Nuova pellicola della regista e sceneggiatrice Rama Burshtein (ebrea ortodossa come la sua protagonista), dopo il bellissimo e toccante La sposa promessa (presentato come questo al festival di Venezia qualche anno fa), Un appuntamento per la sposa sceglie la strada della commedia romantica – pur collocandola all’interno del mondo per noi esotico dell’ebraismo ortodosso e dei suoi riti – per raccontare a modo suo una parabola sulla fede e l’affidamento a Dio. Il titolo originale della pellicola (“attraverso il muro”) si riferisce proprio al “salto” oltre la ragione che la fede richiede. Un salto senza paracadute e senza compromessi, che agli occhi del mondo non può non apparire folle.

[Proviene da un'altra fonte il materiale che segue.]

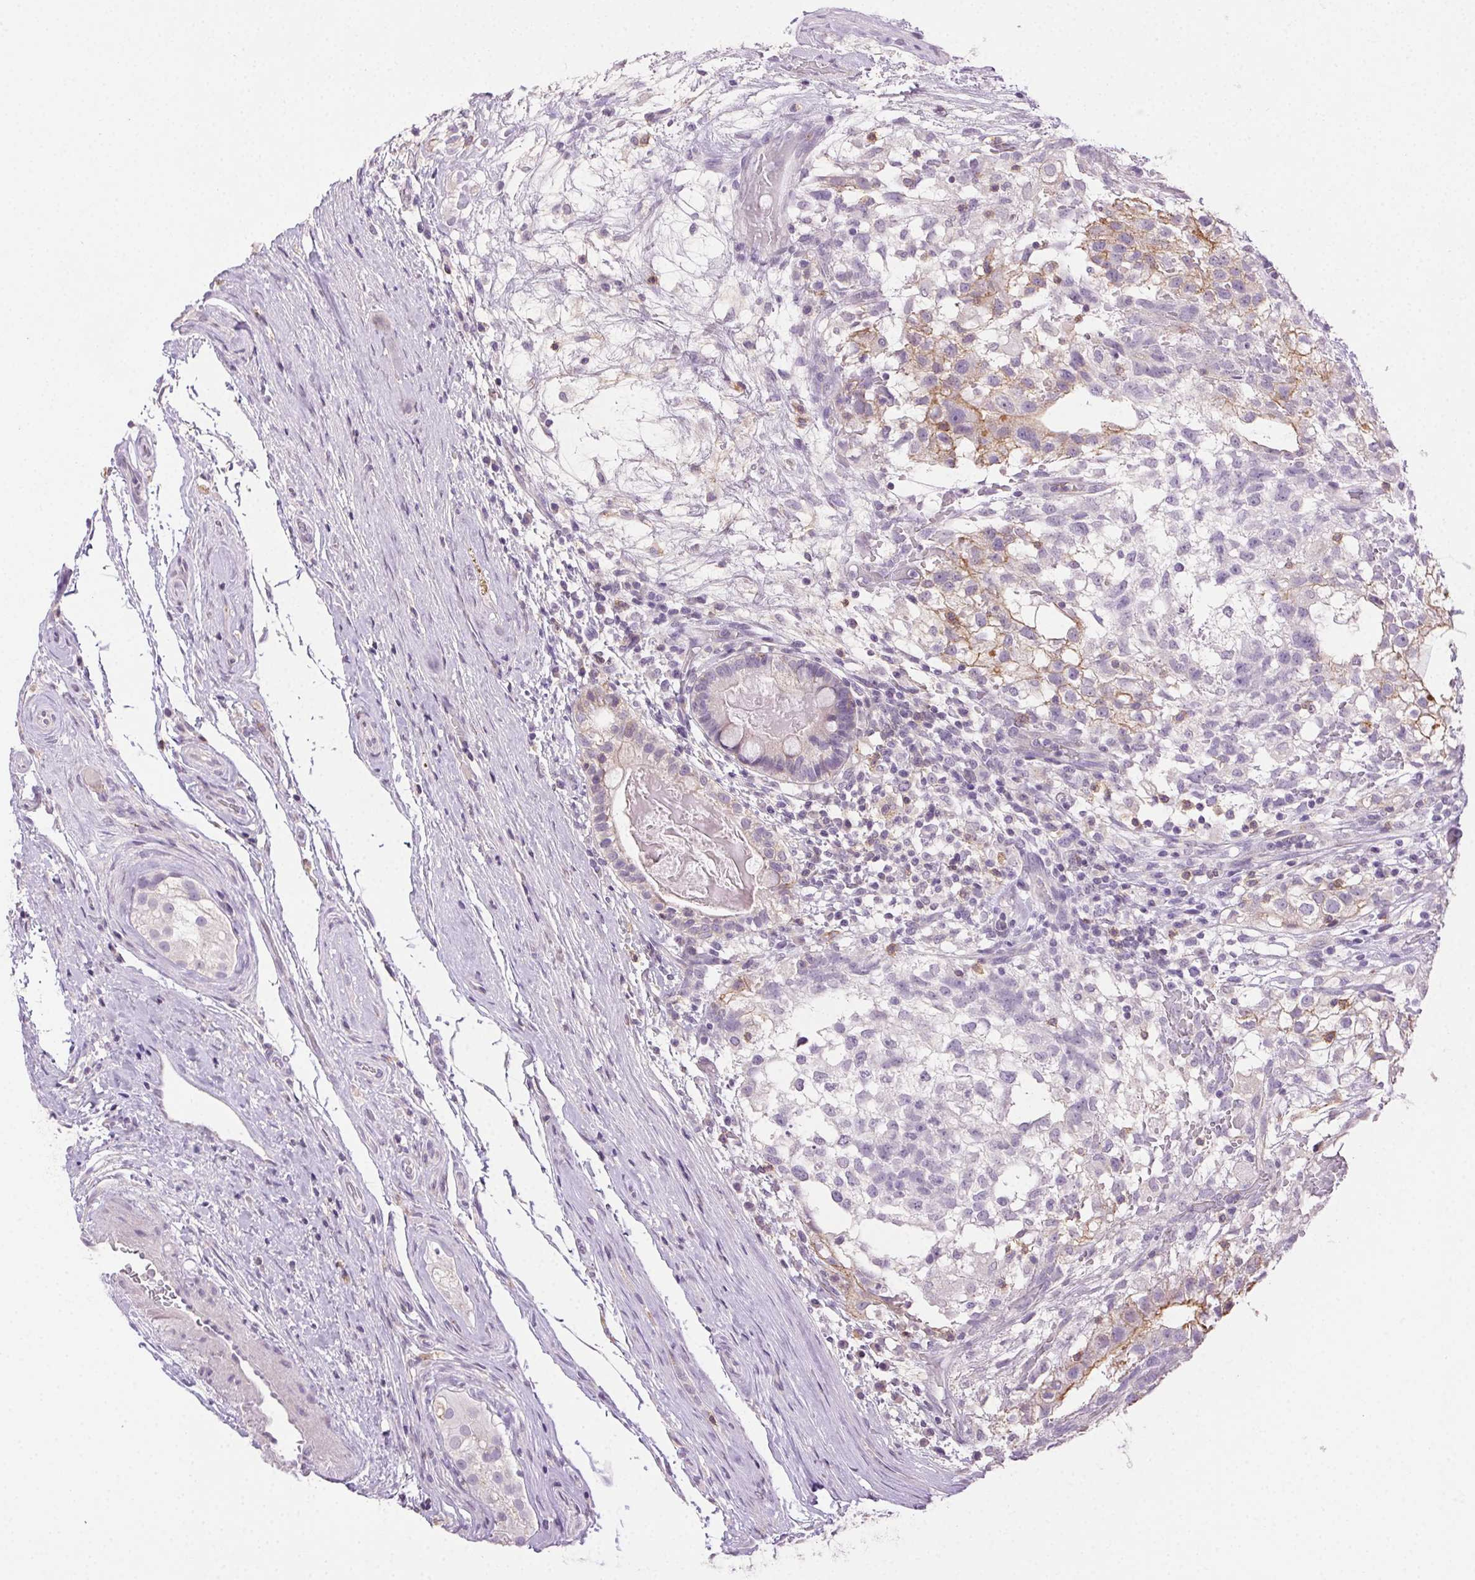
{"staining": {"intensity": "negative", "quantity": "none", "location": "none"}, "tissue": "testis cancer", "cell_type": "Tumor cells", "image_type": "cancer", "snomed": [{"axis": "morphology", "description": "Seminoma, NOS"}, {"axis": "morphology", "description": "Carcinoma, Embryonal, NOS"}, {"axis": "topography", "description": "Testis"}], "caption": "High magnification brightfield microscopy of testis seminoma stained with DAB (3,3'-diaminobenzidine) (brown) and counterstained with hematoxylin (blue): tumor cells show no significant positivity.", "gene": "AKAP5", "patient": {"sex": "male", "age": 41}}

Michal ha 32 anni, da 12 ha abbracciato la fede ortodossa: un mondo quasi a parte anche all’interno dell’ebraismo, dove ogni aspetto della vita è regolato secondo le leggi dell’Antico Testamento, gli uomini portano visibili riccioli ai lati del capo e le donne dopo sposate nascondono per sempre i capelli a chiunque non sia loro marito. Da un certo punto Michal di vista assomiglia molto alle single un po’ matte della commedia d’altri tempi, ma nello stesso tempo prende molto sul serio la sua posizione spirituale: è sconvolta, ma non vuole per nessun motivo tornare alla sua vita da single, piena di appuntamenti e delusioni. E decide nonostante tutto di mandare avanti i preparativi della cerimonia sicura che sarà Dio, al momento opportuno, a darle il marito di cui ha bisogno se solo lei avrà  abbastanza fede. «Dio provvederà» .

In una imitazione niente affatto ironica del percorso del patriarca Abramo e affidandosi totalmente alla Provvidenza, Michal sfida il buon senso della gente comune e anche di chi tutto sommato da Dio si accontenta di pretendere molto di meno, continuando a preparare un matrimonio cui manca l’elemento essenziale: un futuro consorte. Anche se chiede a Dio una bella mano, Michal non manca di darsi da fare, tra appuntamenti combinati (per chi non lo sapesse, lo speed date è nato proprio negli ambienti ebraici osservanti), scelta del menù (di fronte ad un organizzatore sempre più affettuosamente perplesso) e pellegrinaggi che le danno l’occasione di rincontrare un amico di gioventù diventato cantante di grido, che potrebbe rivelarsi un’occasione. Michal, però, da Dio pretende letteralmente tutto e proprio questo mirare alto è quello che la rende speciale, anche nei momenti in cui il suo agitarsi ci sembra francamente folle. E alla sua domanda Dio risponderà, con modalità inaspettate e sorprendenti quanto familiari ed amiche.

Il film della Burshtein, forse più anarchico e meno compiuto del suo precedente, ma affascinante nella sua posizione di partenza, è profondamente radicato nella cultura ebraica cui appartiene, con i suoi riti e le sue tradizioni veterotestamentarie a volte un po’ stranianti per il pubblico di oggi. Ma riesce anche a parlare a chiunque nella radicalità della domanda della sua protagonista e nella sua sfida al nostro stanco cinismo.